祁阳是真不太适应这种过于喧嚣和直接的场合。
他平时泡得最多的是医院的病房、图书馆、宿舍,顶天了跟同事同学去KTV嚎几嗓子,像这样直面高分贝、强节奏、人挤人的夜店,让他本能地有点怵,还有点晕。
震耳的音乐吵得他脑仁疼,闪烁的灯光晃得他眼花。
祁阳无奈地扯了扯嘴角,那笑容里混着点认命的宠溺和纵容,到底还是由着陈婉茹,笨手笨脚地跟着挤进了那片沸腾的“人海”。
一进舞池,周遭的空气好像更燥热了,身体不可避免地跟陌生人撞来碰去。
祁阳起初手脚都不知道该往哪搁,浑身僵硬,只是机械地跟着陈婉茹,模仿她那点谈不上章法的动作,显得滑稽又可爱。

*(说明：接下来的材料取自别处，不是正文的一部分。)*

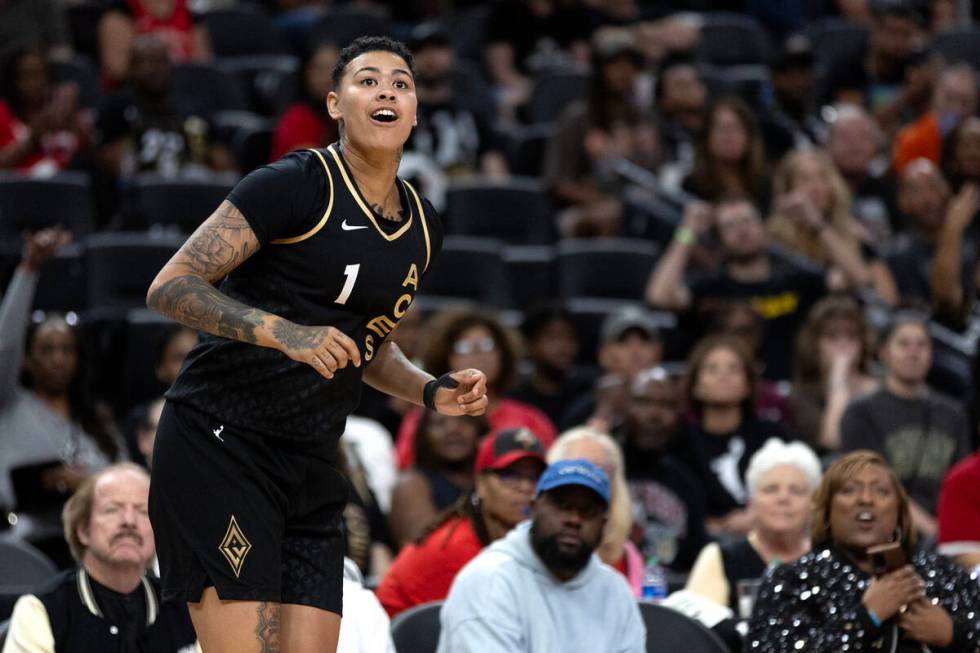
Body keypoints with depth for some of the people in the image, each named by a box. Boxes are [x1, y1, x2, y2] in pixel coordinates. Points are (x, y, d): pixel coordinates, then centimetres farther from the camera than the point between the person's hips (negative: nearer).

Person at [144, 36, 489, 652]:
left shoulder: (423, 226, 13)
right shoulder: (296, 185, -9)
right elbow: (170, 287, -14)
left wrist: (433, 391, 8)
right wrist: (285, 333, -26)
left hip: (312, 467, 7)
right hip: (219, 445, -7)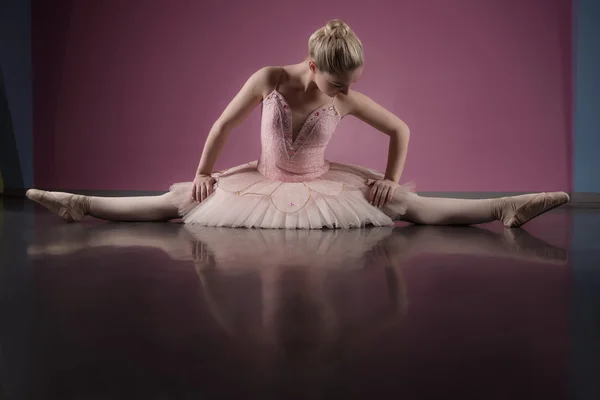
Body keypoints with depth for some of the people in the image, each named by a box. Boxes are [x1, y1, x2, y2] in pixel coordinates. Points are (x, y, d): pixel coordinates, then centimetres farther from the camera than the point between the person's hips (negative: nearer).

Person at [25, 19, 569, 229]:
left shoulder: (349, 99, -13)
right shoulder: (269, 79, -16)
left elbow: (401, 130, -2)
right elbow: (223, 124, -6)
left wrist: (393, 178, -6)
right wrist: (203, 172, -2)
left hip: (321, 183, 0)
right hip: (264, 180, 1)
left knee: (410, 205, -16)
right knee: (177, 203, -4)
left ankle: (505, 209, -19)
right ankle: (82, 205, 3)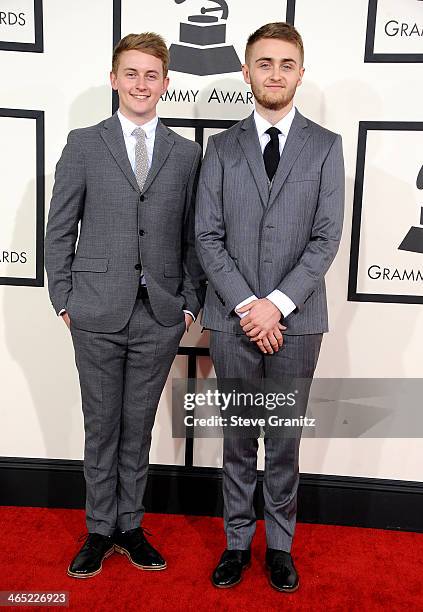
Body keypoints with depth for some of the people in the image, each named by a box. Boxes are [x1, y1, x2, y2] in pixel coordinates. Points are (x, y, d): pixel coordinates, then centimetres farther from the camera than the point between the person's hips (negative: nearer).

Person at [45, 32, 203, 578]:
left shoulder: (186, 153, 8)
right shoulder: (83, 145, 4)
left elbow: (192, 236, 8)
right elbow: (59, 230, 4)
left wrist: (190, 302, 2)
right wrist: (64, 301, -1)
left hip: (160, 316, 1)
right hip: (97, 314, -1)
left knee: (138, 428, 12)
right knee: (101, 428, 10)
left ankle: (129, 525, 30)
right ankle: (100, 530, 29)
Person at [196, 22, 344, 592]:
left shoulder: (326, 145, 4)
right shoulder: (221, 148, 6)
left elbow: (327, 238, -4)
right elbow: (208, 237, 0)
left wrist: (277, 304, -13)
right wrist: (246, 305, -11)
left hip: (297, 320, 0)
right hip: (233, 319, 1)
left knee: (285, 438, 11)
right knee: (238, 437, 12)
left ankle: (280, 543, 30)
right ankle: (238, 540, 30)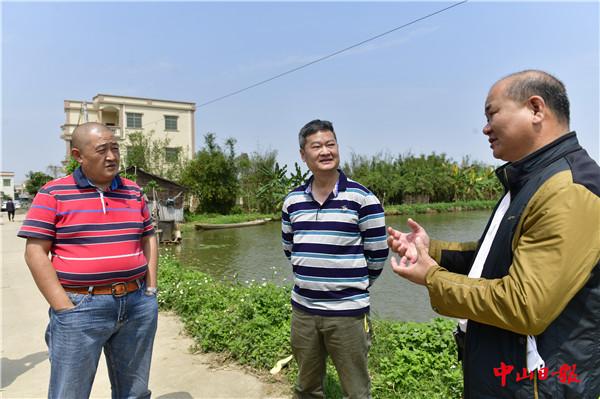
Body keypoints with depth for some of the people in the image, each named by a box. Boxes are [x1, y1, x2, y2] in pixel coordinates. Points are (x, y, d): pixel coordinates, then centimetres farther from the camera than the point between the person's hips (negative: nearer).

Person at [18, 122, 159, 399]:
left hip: (138, 305, 4)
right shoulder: (53, 194, -4)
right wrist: (65, 308, -11)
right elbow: (35, 252, -7)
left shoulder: (133, 192, 8)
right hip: (80, 308, -3)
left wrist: (151, 289, 5)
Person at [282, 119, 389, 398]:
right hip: (302, 309, 4)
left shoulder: (362, 197, -10)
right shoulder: (292, 200, 4)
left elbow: (377, 253, -5)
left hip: (347, 311, -4)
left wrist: (353, 285, 7)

陈婉茹看他这副德行,笑得更欢了,故意贴近他,带着他一起跟着节奏摇晃。
她的舞姿谈不上专业,可那股子青春的活力和感染力,像跳动的火苗,轻易就能点燃周围的空气。
渐渐地,在陈婉茹的带动下,在周围狂热气氛的裹挟下,在肚子里那点啤酒的推波助澜下,祁阳紧绷的神经慢慢松了下来。
他开始不去管别人的目光,不去想动作好不好看,只是简单地跟着音乐的鼓点,由着身体本能,轻轻地、自在地摆动起来。
动作依旧称不上好看,可那份投入和放松,让他尝到了一种别样的宣泄和快乐。
他看着眼前笑靥如花的陈婉茹,只觉得这一刻,所有的疲惫和之前那些要命的惊吓,好像都被这喧嚣的音乐和眼前的笑容,暂时冲散了,挤到了某个角落里去。